Monday, May 23, 2011

The Benefits of Co-Working Spaces

A recent New York Times article discussed the concept of co-working spaces where people congregate to learn from and work with another. Sometimes, the people in these places may be collaborating on a project or they may be individuals sharing a space while doing their own work. While the life-span of co-working spaces may be short-lived in some cases, they offer those who work there the benefits of being around other people and the creative interchange that can result. As the media pundit Clay Shirky said, “we systematically overestimate the value of access to information and underestimate the value of access to each other.”

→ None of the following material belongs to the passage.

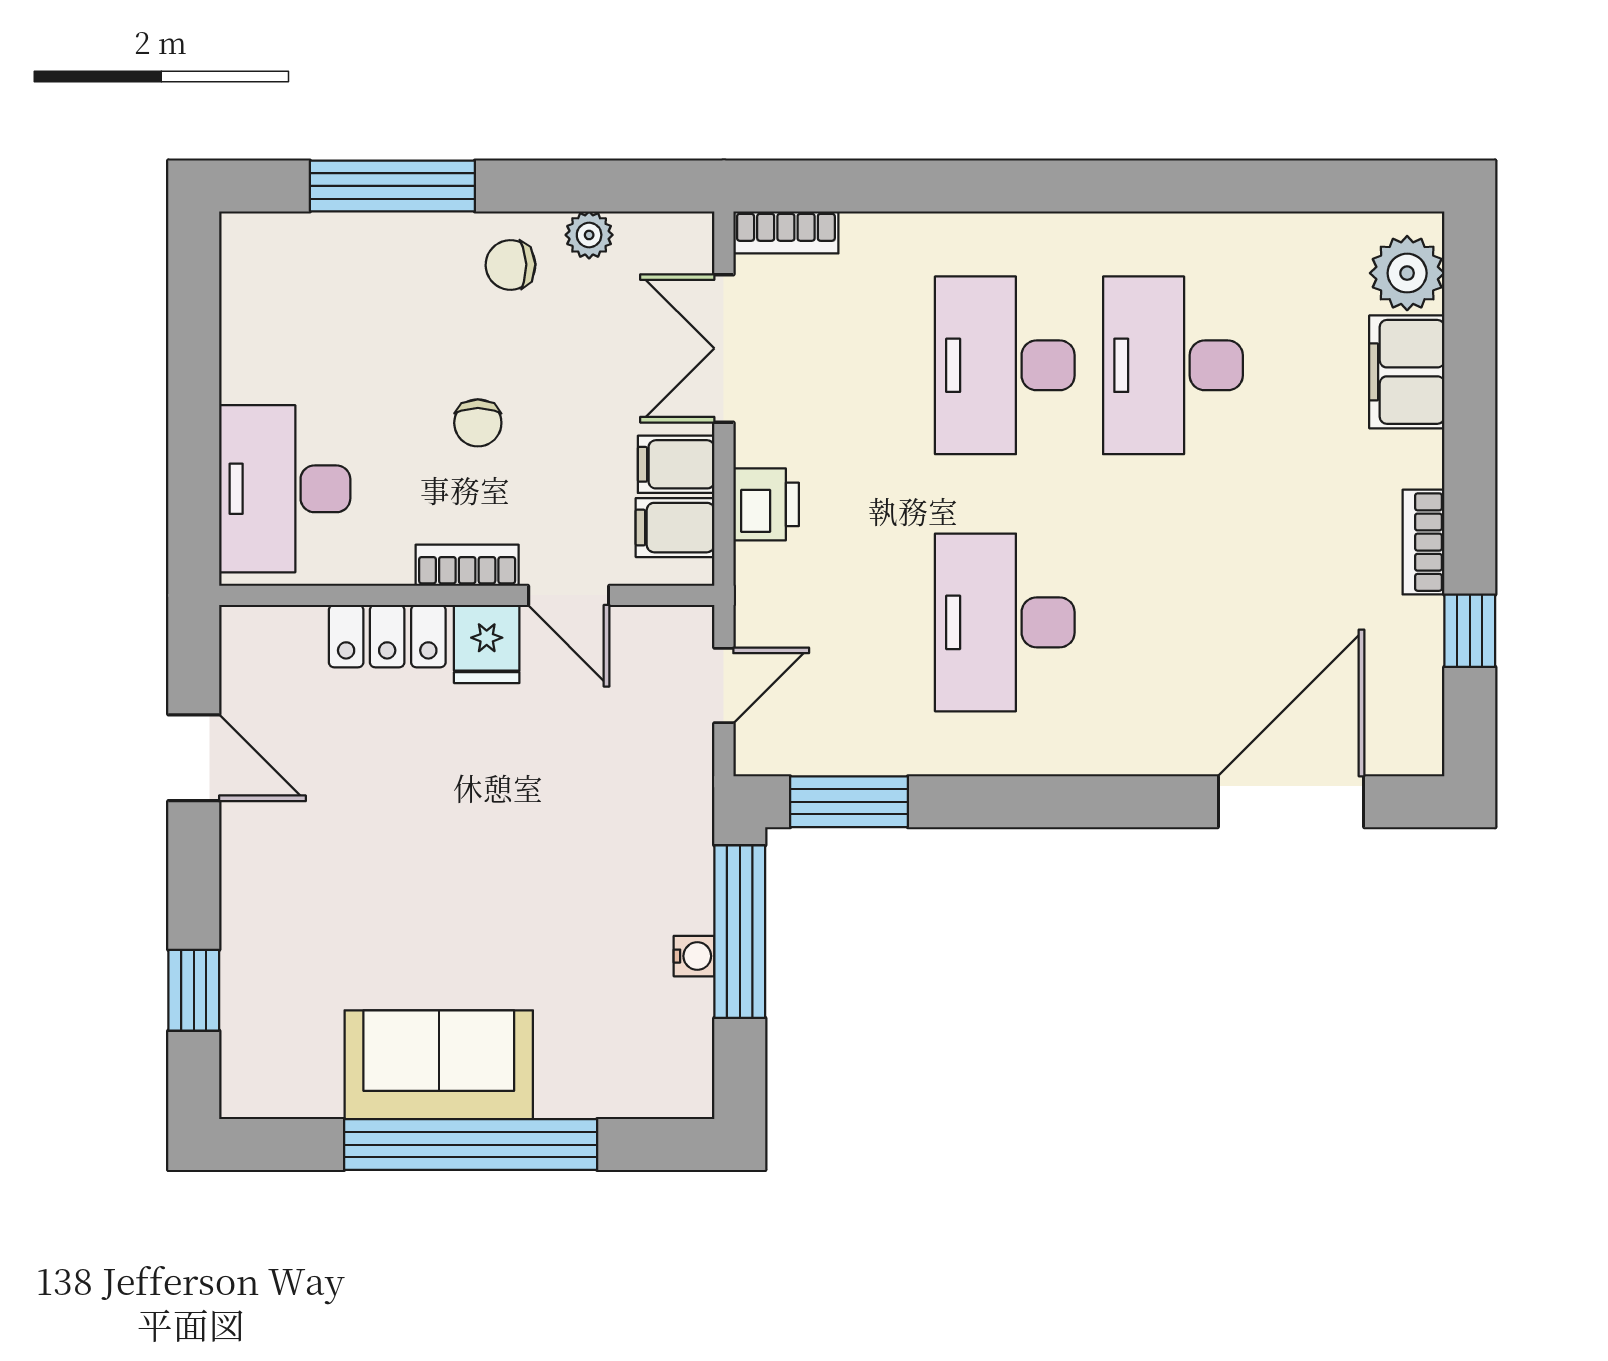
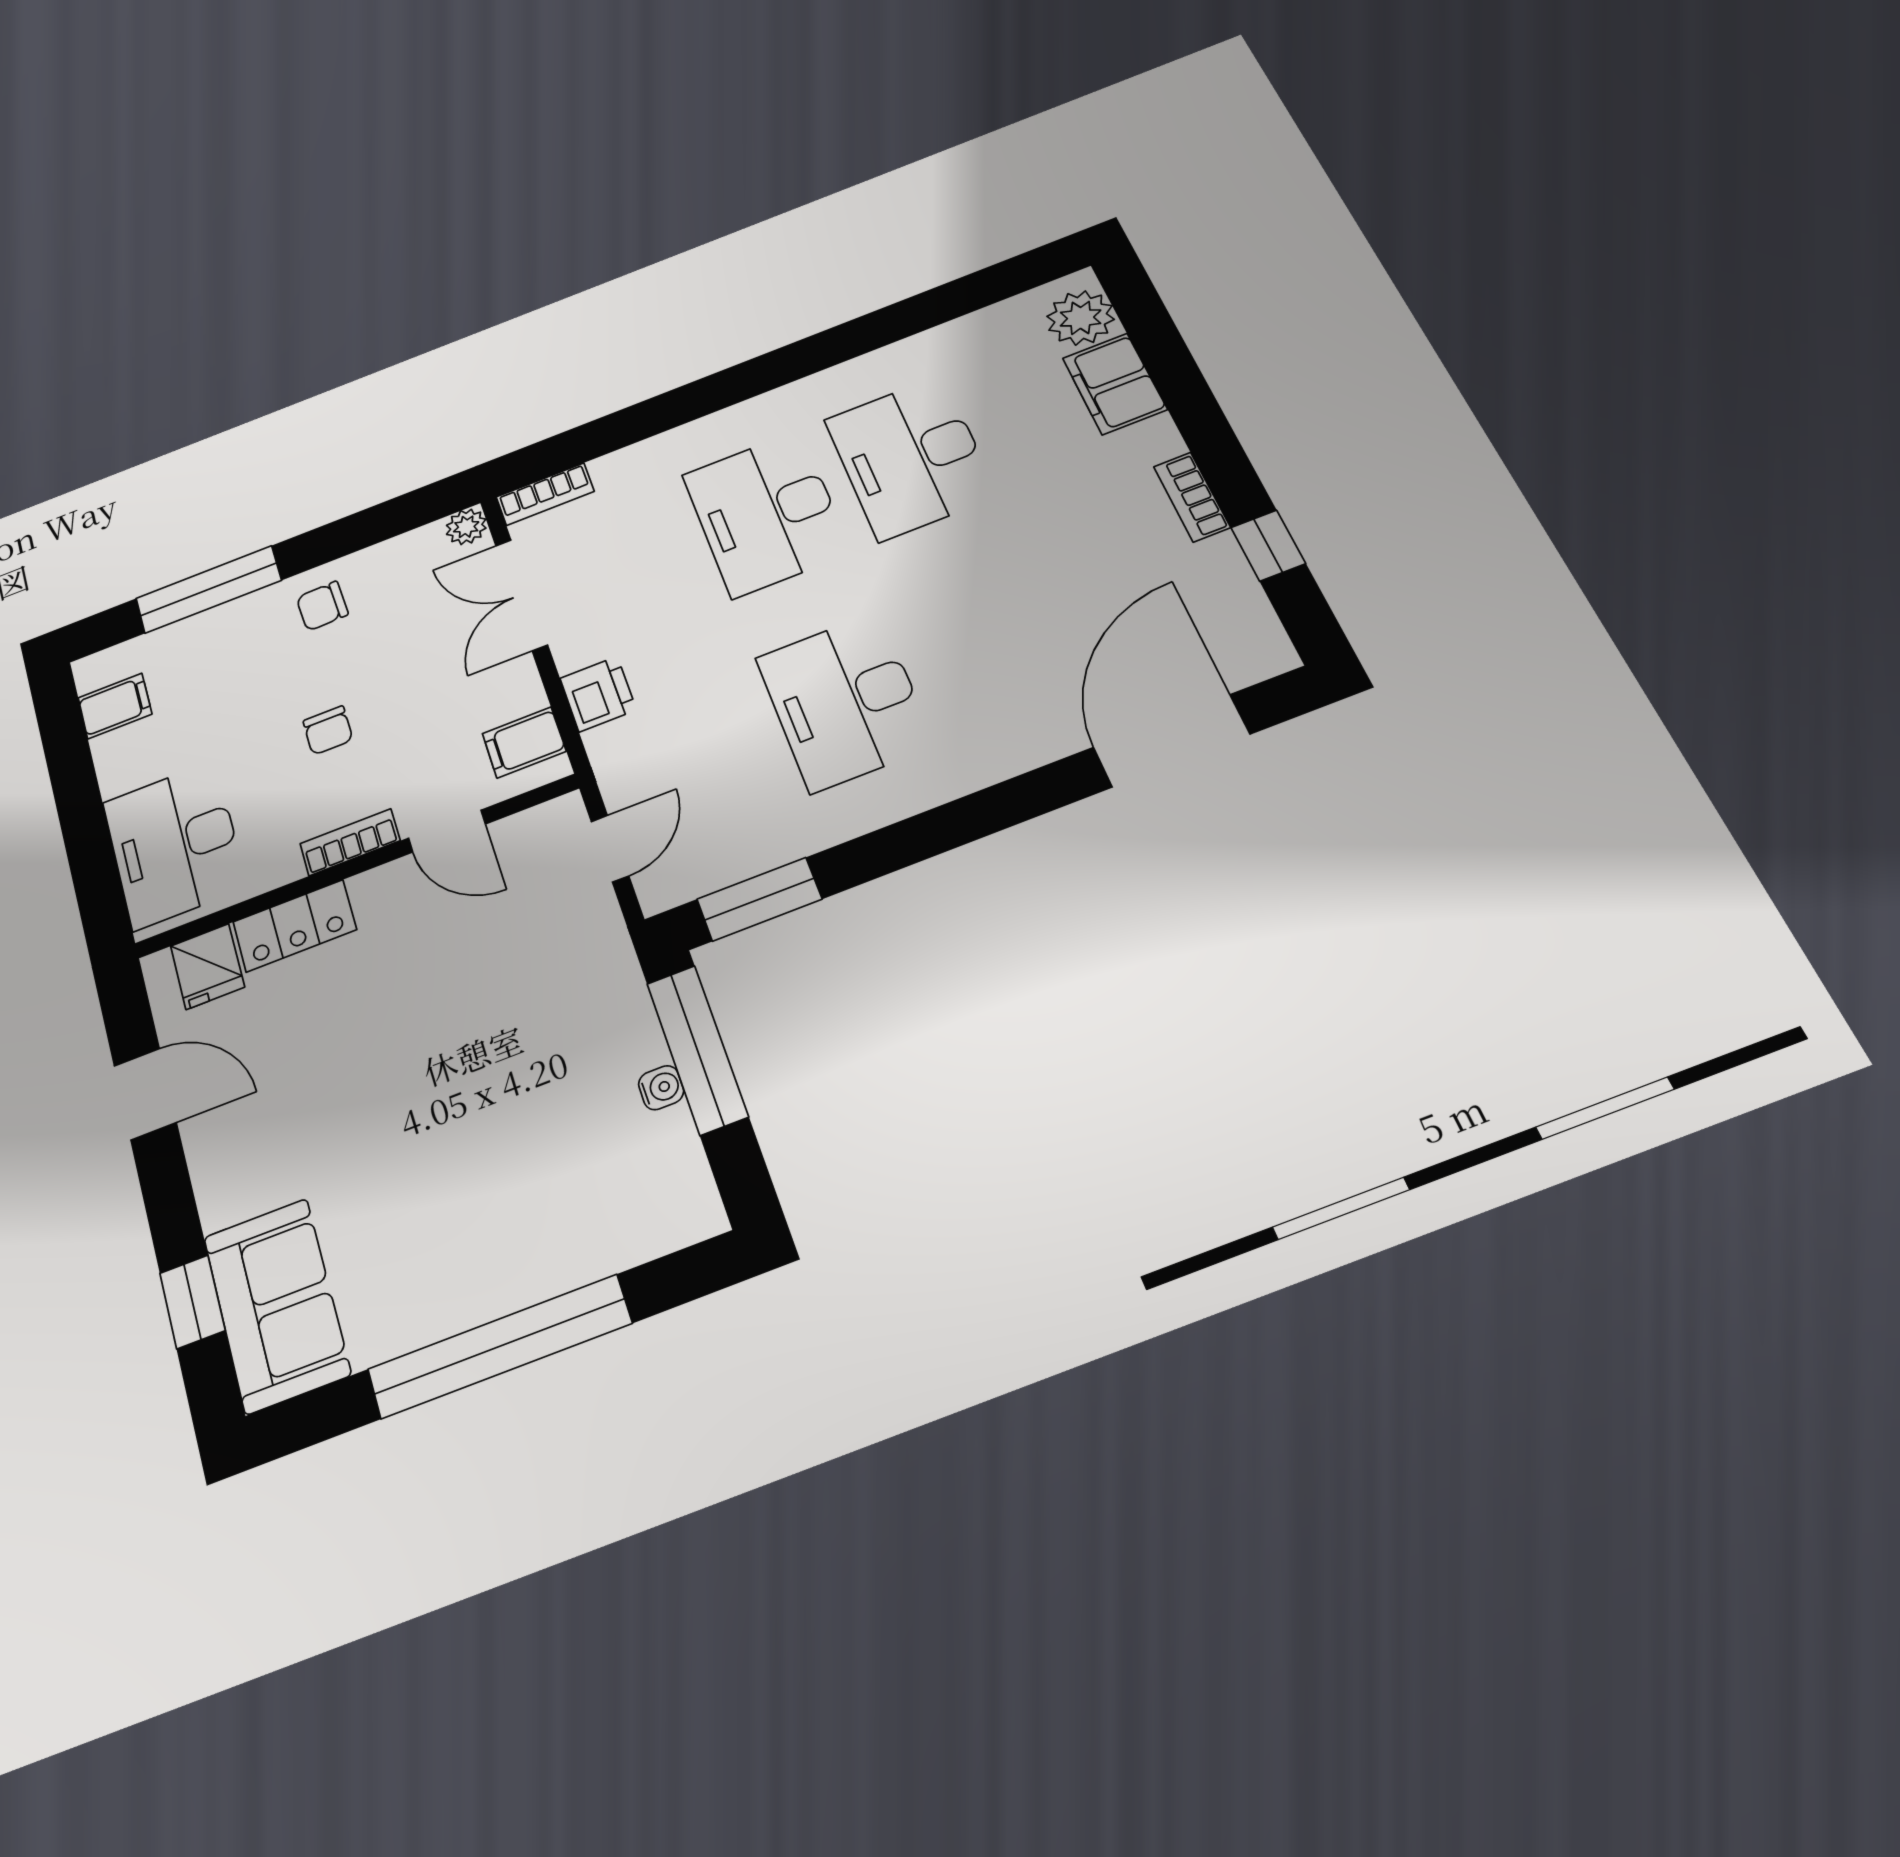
plant: (589, 235) -> (466, 527), moved
filing cabinet: (676, 464) -> (115, 706), moved, turned 180
fridge: (487, 644) -> (207, 966), moved
sofa: (439, 1065) -> (277, 1305), moved, turned 90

As I thought about the kind of work spaces we wish to create in this age of twenty-four/seven technological access, I also wondered how schools can prepare students for this new type of work environment. It seems that at times we want the best of both worlds: we want our children to have full access to technology in our schools so they can learn how to work in a wired world, but we also want them to be able to interact with and enjoy the company of others in real time. We wish them to be facile in the virtual and real world; consequently, we must help them learn how to navigate different contexts and communities.

Over the years, it seems like there has been a reaction among parents to the aspiration a decade ago for students to be on laptops for a significant part of their school day. More and more, we hear from parents that they don’t want their children to be on a computer all day, and I wonder if this is a response to the ubiquity of technological devices in the lives of our children. When many, many children have a laptop, an iPad, or a Smartphone, and they spend a great deal of time on the device at home, it’s no longer quite so exciting from a parent perspective to walk into a classroom and see every child looking at a screen and typing. Perhaps, we hope to right a pendulum that may have swung too far in the direction of technological devices. As we design our schools and plan our programs, we should strike to maintain a balance. This does not make one a Luddite: it speaks to the wish that children spend as much time with their peers in face to face dialogue as they do on Facebook.

Maybe the development of concepts like co-working spaces represent our desire to maintain some of our social nature of which Plato spoke while having access to the wonders of the web. Possibly, it is the combination of the two that will make us more productive workers and better people. As Tina Roth Eisenberg says in the article, “I just like being around nerdy creative people all day long. It helps make sense of all the information coming at us.”